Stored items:
# # #

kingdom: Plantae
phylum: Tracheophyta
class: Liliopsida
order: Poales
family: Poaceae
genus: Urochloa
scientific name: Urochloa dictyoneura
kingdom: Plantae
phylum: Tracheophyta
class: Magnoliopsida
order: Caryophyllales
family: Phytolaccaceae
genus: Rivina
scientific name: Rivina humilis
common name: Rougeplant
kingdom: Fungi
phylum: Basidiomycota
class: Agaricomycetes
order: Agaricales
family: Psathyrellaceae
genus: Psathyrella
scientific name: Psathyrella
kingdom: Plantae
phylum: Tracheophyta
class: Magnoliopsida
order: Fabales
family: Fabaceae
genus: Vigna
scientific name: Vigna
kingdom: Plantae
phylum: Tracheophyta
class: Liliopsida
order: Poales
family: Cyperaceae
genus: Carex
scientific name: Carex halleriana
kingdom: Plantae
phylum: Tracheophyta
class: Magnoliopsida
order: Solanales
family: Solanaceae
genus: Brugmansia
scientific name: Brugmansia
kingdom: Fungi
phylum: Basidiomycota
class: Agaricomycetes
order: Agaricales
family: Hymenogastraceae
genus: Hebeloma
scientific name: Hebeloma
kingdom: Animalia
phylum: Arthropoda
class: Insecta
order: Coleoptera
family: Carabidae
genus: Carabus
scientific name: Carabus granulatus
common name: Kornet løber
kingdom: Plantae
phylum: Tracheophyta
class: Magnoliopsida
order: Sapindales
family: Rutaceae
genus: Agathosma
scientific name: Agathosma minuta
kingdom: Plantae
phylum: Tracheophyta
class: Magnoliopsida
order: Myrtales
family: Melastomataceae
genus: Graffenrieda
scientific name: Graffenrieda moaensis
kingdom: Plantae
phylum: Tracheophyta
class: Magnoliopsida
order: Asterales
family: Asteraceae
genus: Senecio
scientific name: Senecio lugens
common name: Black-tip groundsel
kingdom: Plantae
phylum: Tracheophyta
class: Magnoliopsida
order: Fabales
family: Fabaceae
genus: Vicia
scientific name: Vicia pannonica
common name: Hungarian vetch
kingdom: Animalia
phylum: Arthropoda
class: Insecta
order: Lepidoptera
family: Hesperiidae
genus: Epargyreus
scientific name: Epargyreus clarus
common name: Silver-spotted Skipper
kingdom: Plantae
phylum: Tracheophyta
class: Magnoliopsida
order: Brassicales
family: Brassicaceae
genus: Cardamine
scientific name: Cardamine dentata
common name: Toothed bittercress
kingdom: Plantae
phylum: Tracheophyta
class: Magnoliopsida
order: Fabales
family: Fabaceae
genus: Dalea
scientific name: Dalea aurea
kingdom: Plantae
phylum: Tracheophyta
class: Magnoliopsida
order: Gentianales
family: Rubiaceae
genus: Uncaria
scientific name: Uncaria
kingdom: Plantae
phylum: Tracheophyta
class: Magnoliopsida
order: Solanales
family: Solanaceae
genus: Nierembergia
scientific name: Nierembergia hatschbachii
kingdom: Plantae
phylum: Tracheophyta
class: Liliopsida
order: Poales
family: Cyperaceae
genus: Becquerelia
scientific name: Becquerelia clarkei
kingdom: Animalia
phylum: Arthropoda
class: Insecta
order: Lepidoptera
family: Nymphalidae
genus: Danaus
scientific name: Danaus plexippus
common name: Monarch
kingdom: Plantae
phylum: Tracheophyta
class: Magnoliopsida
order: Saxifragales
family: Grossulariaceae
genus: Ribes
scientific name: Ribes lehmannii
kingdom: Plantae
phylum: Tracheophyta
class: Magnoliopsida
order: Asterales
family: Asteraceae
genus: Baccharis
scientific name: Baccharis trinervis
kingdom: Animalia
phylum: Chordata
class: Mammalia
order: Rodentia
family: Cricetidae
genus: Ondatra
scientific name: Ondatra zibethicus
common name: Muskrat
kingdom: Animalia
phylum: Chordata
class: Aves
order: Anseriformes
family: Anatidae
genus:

# # #

**Written request**
Please rename the field "common name" to "vernacular name" throughout the data, and leave everything else unchanged.

**Answer to this exercise**
kingdom: Plantae
phylum: Tracheophyta
class: Liliopsida
order: Poales
family: Poaceae
genus: Urochloa
scientific name: Urochloa dictyoneura
kingdom: Plantae
phylum: Tracheophyta
class: Magnoliopsida
order: Caryophyllales
family: Phytolaccaceae
genus: Rivina
scientific name: Rivina humilis
vernacular name: Rougeplant
kingdom: Fungi
phylum: Basidiomycota
class: Agaricomycetes
order: Agaricales
family: Psathyrellaceae
genus: Psathyrella
scientific name: Psathyrella
kingdom: Plantae
phylum: Tracheophyta
class: Magnoliopsida
order: Fabales
family: Fabaceae
genus: Vigna
scientific name: Vigna
kingdom: Plantae
phylum: Tracheophyta
class: Liliopsida
order: Poales
family: Cyperaceae
genus: Carex
scientific name: Carex halleriana
kingdom: Plantae
phylum: Tracheophyta
class: Magnoliopsida
order: Solanales
family: Solanaceae
genus: Brugmansia
scientific name: Brugmansia
kingdom: Fungi
phylum: Basidiomycota
class: Agaricomycetes
order: Agaricales
family: Hymenogastraceae
genus: Hebeloma
scientific name: Hebeloma
kingdom: Animalia
phylum: Arthropoda
class: Insecta
order: Coleoptera
family: Carabidae
genus: Carabus
scientific name: Carabus granulatus
vernacular name: Kornet løber
kingdom: Plantae
phylum: Tracheophyta
class: Magnoliopsida
order: Sapindales
family: Rutaceae
genus: Agathosma
scientific name: Agathosma minuta
kingdom: Plantae
phylum: Tracheophyta
class: Magnoliopsida
order: Myrtales
family: Melastomataceae
genus: Graffenrieda
scientific name: Graffenrieda moaensis
kingdom: Plantae
phylum: Tracheophyta
class: Magnoliopsida
order: Asterales
family: Asteraceae
genus: Senecio
scientific name: Senecio lugens
vernacular name: Black-tip groundsel
kingdom: Plantae
phylum: Tracheophyta
class: Magnoliopsida
order: Fabales
family: Fabaceae
genus: Vicia
scientific name: Vicia pannonica
vernacular name: Hungarian vetch
kingdom: Animalia
phylum: Arthropoda
class: Insecta
order: Lepidoptera
family: Hesperiidae
genus: Epargyreus
scientific name: Epargyreus clarus
vernacular name: Silver-spotted Skipper
kingdom: Plantae
phylum: Tracheophyta
class: Magnoliopsida
order: Brassicales
family: Brassicaceae
genus: Cardamine
scientific name: Cardamine dentata
vernacular name: Toothed bittercress
kingdom: Plantae
phylum: Tracheophyta
class: Magnoliopsida
order: Fabales
family: Fabaceae
genus: Dalea
scientific name: Dalea aurea
kingdom: Plantae
phylum: Tracheophyta
class: Magnoliopsida
order: Gentianales
family: Rubiaceae
genus: Uncaria
scientific name: Uncaria
kingdom: Plantae
phylum: Tracheophyta
class: Magnoliopsida
order: Solanales
family: Solanaceae
genus: Nierembergia
scientific name: Nierembergia hatschbachii
kingdom: Plantae
phylum: Tracheophyta
class: Liliopsida
order: Poales
family: Cyperaceae
genus: Becquerelia
scientific name: Becquerelia clarkei
kingdom: Animalia
phylum: Arthropoda
class: Insecta
order: Lepidoptera
family: Nymphalidae
genus: Danaus
scientific name: Danaus plexippus
vernacular name: Monarch
kingdom: Plantae
phylum: Tracheophyta
class: Magnoliopsida
order: Saxifragales
family: Grossulariaceae
genus: Ribes
scientific name: Ribes lehmannii
kingdom: Plantae
phylum: Tracheophyta
class: Magnoliopsida
order: Asterales
family: Asteraceae
genus: Baccharis
scientific name: Baccharis trinervis
kingdom: Animalia
phylum: Chordata
class: Mammalia
order: Rodentia
family: Cricetidae
genus: Ondatra
scientific name: Ondatra zibethicus
vernacular name: Muskrat
kingdom: Animalia
phylum: Chordata
class: Aves
order: Anseriformes
family: Anatidae
genus:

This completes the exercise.